* _Directions_: Pick up the passage about how James Bond films shaped early impressions of foreign places, and write on from the point where it stops.

* _Source document_:

※

Page 125 - Media Coverage Book - 75th Aldeburgh Festival 2024
P. 125

Most of my early encounters, influential ones, with foreign lands
               came through the medium of cinema (the Streatham Odeon) and

               its colourful visions of exotic otherness. More specifically, and
               embarrassingly, James Bond films had an outsized influence on

               my views. Istanbul and Venice will always be awkwardly lodged
               in the same brain compartment as From Russia with Love. With

               Japan it has to be—more queasily—You Only Live Twice. The

               Roald Dahl-screenplayed movie is bad enough, with Sean
               Connery’s Bond impersonating a Japanese fisherman; the novel

               is even more peculiar, with its resurrected villain, Ernst Stavro
               Blofeld, creating a suicide garden of exotic botanical species to

               cater to what Ian Fleming imagined was an ingrained Japanese

               taste for self-annihilation.

※

* _Dataset entries_:
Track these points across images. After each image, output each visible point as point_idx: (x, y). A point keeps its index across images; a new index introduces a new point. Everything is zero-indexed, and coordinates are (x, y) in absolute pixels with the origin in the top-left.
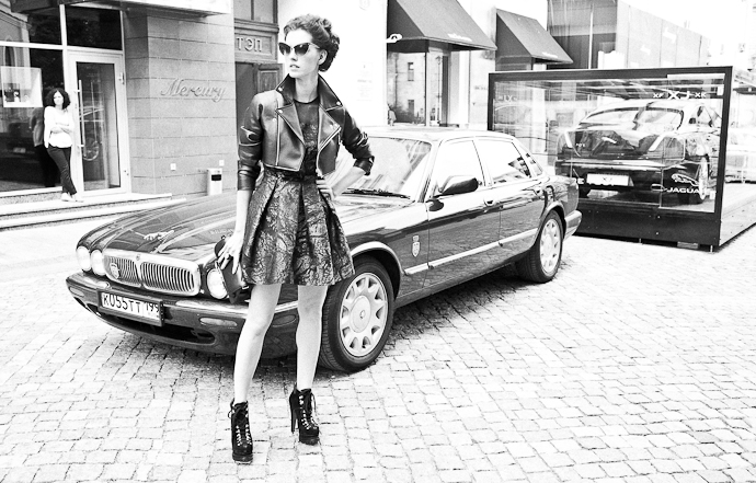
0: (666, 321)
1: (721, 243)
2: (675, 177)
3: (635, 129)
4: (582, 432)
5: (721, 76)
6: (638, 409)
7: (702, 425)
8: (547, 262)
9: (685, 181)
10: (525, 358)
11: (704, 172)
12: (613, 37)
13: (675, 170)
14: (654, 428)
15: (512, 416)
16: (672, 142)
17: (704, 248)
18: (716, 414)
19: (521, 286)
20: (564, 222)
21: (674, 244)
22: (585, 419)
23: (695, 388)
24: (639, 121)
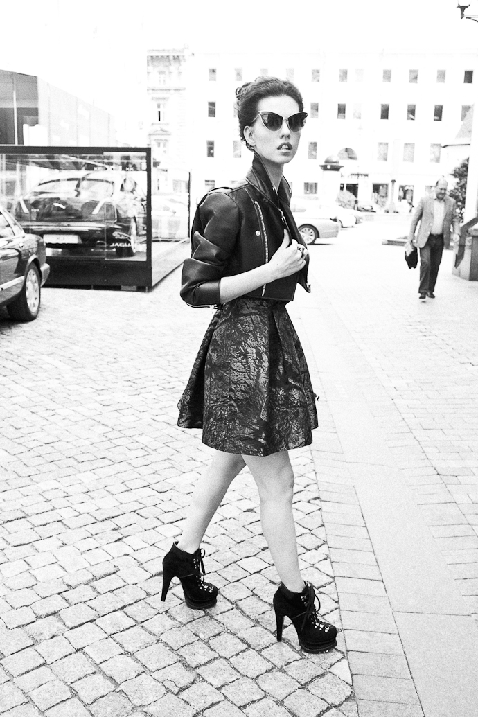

※

* _Answer to the problem_:
               ♦♦♦


               By the time I reached adulthood, helping to make current affairs

               programmes for Channel 4 in London, Japanese economic

               prowess was a thing of wonder and the talk of the town. How
               had Japan emerged from the catastrophe of wartime defeat to

               teach the rest of the developed world how to rebuild from ruins?
               The fabled MITI (the Ministry of International Trade and

               Industry) bridged the gap between freestyle capitalism and long-

               term planning. Japan developed a dazzling electronics sector and
               formed the avant-garde of just-in-time and robot manufacturing.

               Miniaturisation was a natural pursuit for the land of the bonsai
               tree. The story at the peak of the Japan craze was that the

               notional value of the land on which the Imperial Palace in Tokyo

               stood could be equated to the entire state of California.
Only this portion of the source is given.